As evidenced by the murals and statues they left behind, cosmetics were an essential part of daily life in ancient Egypt. All men and women, from commoners to the pharaoh himself, applied makeup; cosmetics were viewed not only as a decorative necessity, but also as possessing specific health benefits.
Let me preface this piece by stating that, for the ancient Egyptians, cleanliness and personal grooming were of the utmost importance. People of every social class and standing began the day by bathing and often washed up multiple times afterward, primarily before and after meals. Shaving was also a big part of the Egyptian daily routine: in fact, Egyptian men and women often cut their hair extremely short or shaved their heads entirely, preferring to wear wigs and other hair accessories. This was due a few factors: first, some religious/priestly roles required shaved heads, and second, although wigs could be considered a fashion statement, they also served as a way to protect the Egyptians' heads from the harsh desert sun. Additionally, the Egyptians would often apply a special cream made from oils and plant-based materials to their entire bodies, which served as a form of "proto-sunblock"!

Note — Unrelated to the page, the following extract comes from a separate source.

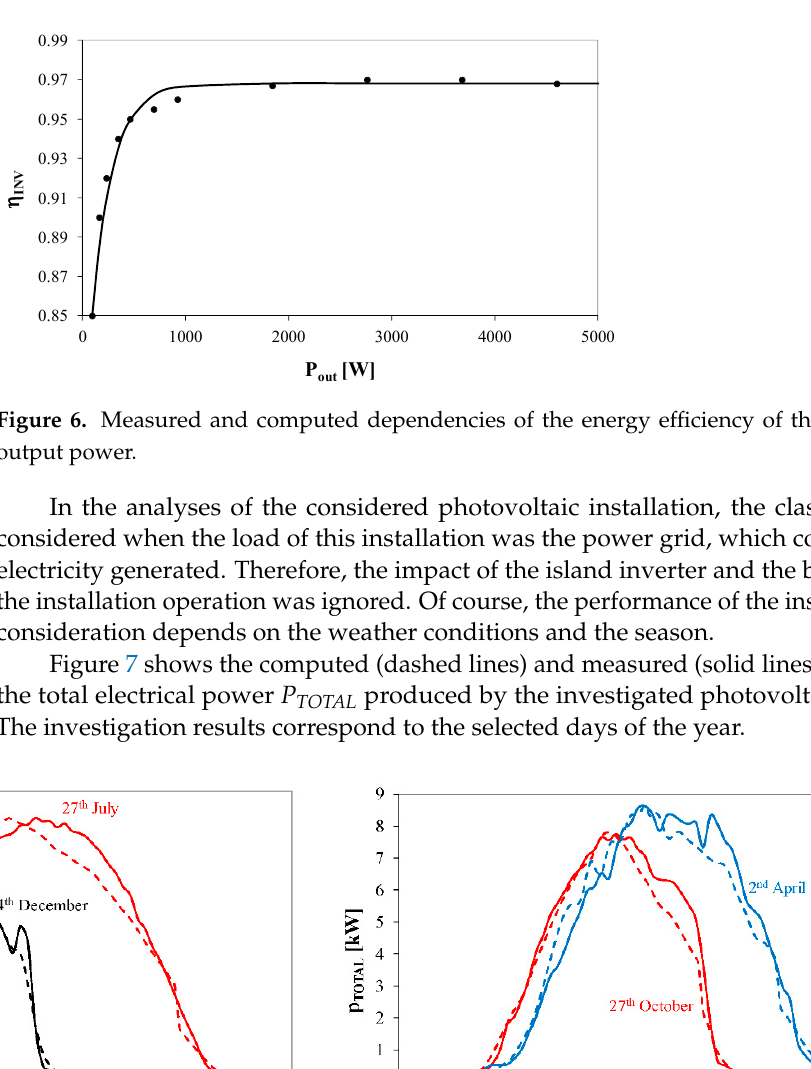
Figure 7. Measured and computed waveforms of the power produced by the investigated photovoltaic installation on selected days .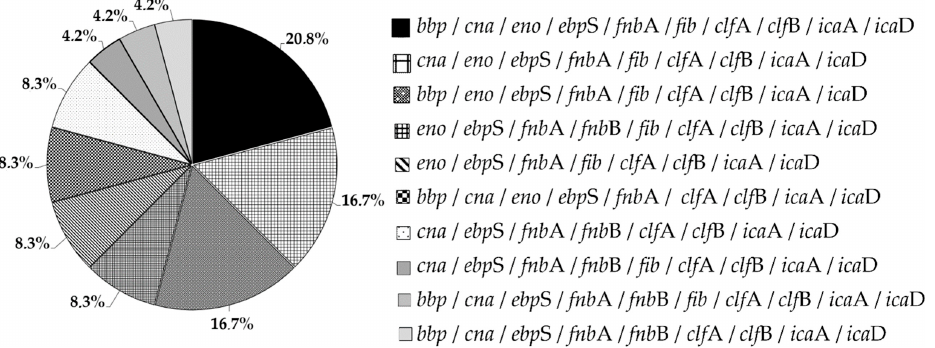
Figure 6. The frequency of occurrence of ica operon genes and genes encoding proteins from the MSCRAMM family in the studied S. aureus strains.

When it came to cosmetics, the Egyptians' main focus were the eyes. Both men and women lined their eyes with thick black kohl, a substance made from the mineral galena. Using an applicator stick, the kohl was used to boldly accent and extend the outline of the eyes and the eyebrows to the hairline. Kohl also served as a a protective substance, both shielding the eyes from the sun's glare and protecting against ocular infections caused by dust or insects. Eyeshadow was also particularly popular: made from galena (gray) and malachite (green), the Egyptians often combined the two colors to accent different parts of their eyes and brows. Black kohl and mineral eyeshadow were the two primary types of makeup popular with all ancient Egyptians, but there is some evidence of women applying crushed red ochre to their cheeks as rouge.
Perfume was also incredibly popular among the Egyptians, particularly kyphi, a type of scent made from a combination of frankincense, myrrh, cinnamon, saffron, and other spices. Kyphi was incredibly rare and expensive, because many of its ingredients came from the land of Punt (which was pretty hard to get to: just ask Hatshepsut!), so more often than not the Egyptians resorted to using less-pricey perfumes made from local herbs, flowers, and animal fats. In many tomb paintings, Egyptian women are depicted as wearing cones of incense or fat on top of their wigs, but it remains unclear how popular these cones were and how often/where they were worn. Ancient Egyptians were also quite fond of tattoos as a form of bodily decoration, although this trend seems to have been less popular in the New Kingdom and later periods than in the Old and Middle Kingdoms.